Stored records –

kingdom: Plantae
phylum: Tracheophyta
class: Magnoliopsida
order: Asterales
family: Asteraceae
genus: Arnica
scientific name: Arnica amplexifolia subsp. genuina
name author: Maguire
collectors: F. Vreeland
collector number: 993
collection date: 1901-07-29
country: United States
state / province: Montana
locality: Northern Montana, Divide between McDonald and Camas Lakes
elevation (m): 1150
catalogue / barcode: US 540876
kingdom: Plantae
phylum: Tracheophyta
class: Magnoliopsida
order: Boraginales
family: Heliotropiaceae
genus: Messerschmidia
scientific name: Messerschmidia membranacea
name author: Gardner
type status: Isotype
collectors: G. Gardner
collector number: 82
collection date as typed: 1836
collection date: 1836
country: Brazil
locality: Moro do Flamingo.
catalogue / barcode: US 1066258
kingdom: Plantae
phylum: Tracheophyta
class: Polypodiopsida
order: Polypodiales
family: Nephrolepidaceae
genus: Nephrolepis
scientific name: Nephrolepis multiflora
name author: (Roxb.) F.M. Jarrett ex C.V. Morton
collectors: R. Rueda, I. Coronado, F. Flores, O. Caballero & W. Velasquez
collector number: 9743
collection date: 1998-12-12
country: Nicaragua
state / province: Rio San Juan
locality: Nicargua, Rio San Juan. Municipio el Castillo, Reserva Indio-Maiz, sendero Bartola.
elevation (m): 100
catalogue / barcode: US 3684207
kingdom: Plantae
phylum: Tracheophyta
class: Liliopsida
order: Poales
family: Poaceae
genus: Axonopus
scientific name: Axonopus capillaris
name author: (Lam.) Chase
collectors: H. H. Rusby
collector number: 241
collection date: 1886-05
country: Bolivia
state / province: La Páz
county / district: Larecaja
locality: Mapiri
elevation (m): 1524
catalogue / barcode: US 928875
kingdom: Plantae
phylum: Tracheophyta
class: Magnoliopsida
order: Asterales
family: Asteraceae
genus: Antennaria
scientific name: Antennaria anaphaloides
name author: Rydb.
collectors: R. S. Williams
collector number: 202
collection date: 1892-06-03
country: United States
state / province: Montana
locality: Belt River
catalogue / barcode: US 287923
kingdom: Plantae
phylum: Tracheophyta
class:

Required task – Switch every instance of "catalogue / barcode" in the data above to "barcode number", and reproduce all of the data with nothing else changed.

Result below –
kingdom: Plantae
phylum: Tracheophyta
class: Magnoliopsida
order: Asterales
family: Asteraceae
genus: Arnica
scientific name: Arnica amplexifolia subsp. genuina
name author: Maguire
collectors: F. Vreeland
collector number: 993
collection date: 1901-07-29
country: United States
state / province: Montana
locality: Northern Montana, Divide between McDonald and Camas Lakes
elevation (m): 1150
barcode number: US 540876
kingdom: Plantae
phylum: Tracheophyta
class: Magnoliopsida
order: Boraginales
family: Heliotropiaceae
genus: Messerschmidia
scientific name: Messerschmidia membranacea
name author: Gardner
type status: Isotype
collectors: G. Gardner
collector number: 82
collection date as typed: 1836
collection date: 1836
country: Brazil
locality: Moro do Flamingo.
barcode number: US 1066258
kingdom: Plantae
phylum: Tracheophyta
class: Polypodiopsida
order: Polypodiales
family: Nephrolepidaceae
genus: Nephrolepis
scientific name: Nephrolepis multiflora
name author: (Roxb.) F.M. Jarrett ex C.V. Morton
collectors: R. Rueda, I. Coronado, F. Flores, O. Caballero & W. Velasquez
collector number: 9743
collection date: 1998-12-12
country: Nicaragua
state / province: Rio San Juan
locality: Nicargua, Rio San Juan. Municipio el Castillo, Reserva Indio-Maiz, sendero Bartola.
elevation (m): 100
barcode number: US 3684207
kingdom: Plantae
phylum: Tracheophyta
class: Liliopsida
order: Poales
family: Poaceae
genus: Axonopus
scientific name: Axonopus capillaris
name author: (Lam.) Chase
collectors: H. H. Rusby
collector number: 241
collection date: 1886-05
country: Bolivia
state / province: La Páz
county / district: Larecaja
locality: Mapiri
elevation (m): 1524
barcode number: US 928875
kingdom: Plantae
phylum: Tracheophyta
class: Magnoliopsida
order: Asterales
family: Asteraceae
genus: Antennaria
scientific name: Antennaria anaphaloides
name author: Rydb.
collectors: R. S. Williams
collector number: 202
collection date: 1892-06-03
country: United States
state / province: Montana
locality: Belt River
barcode number: US 287923
kingdom: Plantae
phylum: Tracheophyta
class:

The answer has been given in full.